The contract for building the new county bridge over the Gunpowder at Pleasant Valley Road, above Monkton, has been awarded to Mr. Finley, of York, Pa. The price is $1,924, and the work is to be completed by the 1st of November next. It is said it will be a great convenience to that section of country, on both sides of the falls.
An 1877 Hopkins Atlas of Baltimore County shows Pleasant Valley Road and a bridge crossing to Pleasant Valley Station. An 1898 G. W. Bromley map also shows the road and crossing.
1877 Hopkins Map of Baltimore County
1877 Hopkins Map showing Pleasant Valley Station and Road and the bridge crossing.

Unfortunately, the railroad and its station and the town declined in the late 1890s. Today, the North Central Railway is a popular hike and bike trail. A marker where the Pleasant Valley Station was once located reads, in part, as follows:
Pleasant Valley, roughly half a mile north of Monkton, was a 19th Century railroad settlement, built around mining operations. The settlement is mentioned by name in Civil War records of 1864. It is shown in the 1877 Hopkins Atlas, which indicates buildings, a bridge over the Gunpowder Falls, and a road leading west to Hereford.
The village was established to mine ore and soapstone. The iron ore deposits, like others along the railroad as such points as Glencoe, Padonia, and Lutherville, were worked in the early 1860s because of the proximity to the Ashland Iron Furnace.
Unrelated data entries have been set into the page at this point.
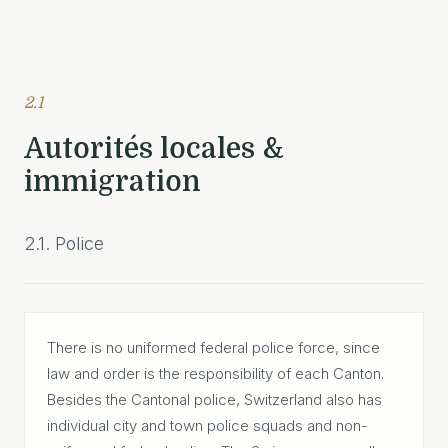
2.1
Autorités locales &
immigration
2.1. Police
There is no uniformed federal police force, since
law and order is the responsibility of each Canton.
Besides the Cantonal police, Switzerland also has
individual city and town police squads and non-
By 1864 this furnace had changed over to anthracite fuel because of the easy access to coal transported by the Northern Central Railroad and could produce more pig iron, requiring new sources of ore. Pleasant Valley soapstone was used in minor quantities by the mills, foundries, and other industries along the railroad.
By the late 1870s Pleasant Valley had become a compact village containing a railroad station, small houses, a tavern, and a hotel known as the "Rat Trap." The town was dropped from the train schedules in the 1890s and declined rapidly; by the early 1900s Pleasant Valley, the bridge, and Hereford road [aka Pleasant Valley road] had disappeared from official maps. The iron ore and soapstone veins had depleted, and their markets also disappeared.
Today Pleasant Valley exists only as a few crumbling remains which can be seen from the NCR Trail. The foundation of the "Rat Trap" hotel, along with a few iron headboards, other stone foundations, bridge abutments and a spring head are all that remain.
Pleasant Valley Bridge West Abutment Pleasant Valley Bridge East Abutment
Pleasant Valley Covered Bridge west side abutment. View is looking west from east side abutment on east side of Gunpowder Falls. Taken March 8, 2014. Pleasant Valley Covered Bridge east side abutment. View is looking south from the nw corner of the east side abutment on east side of Gunpowder Falls. Taken March 8, 2014.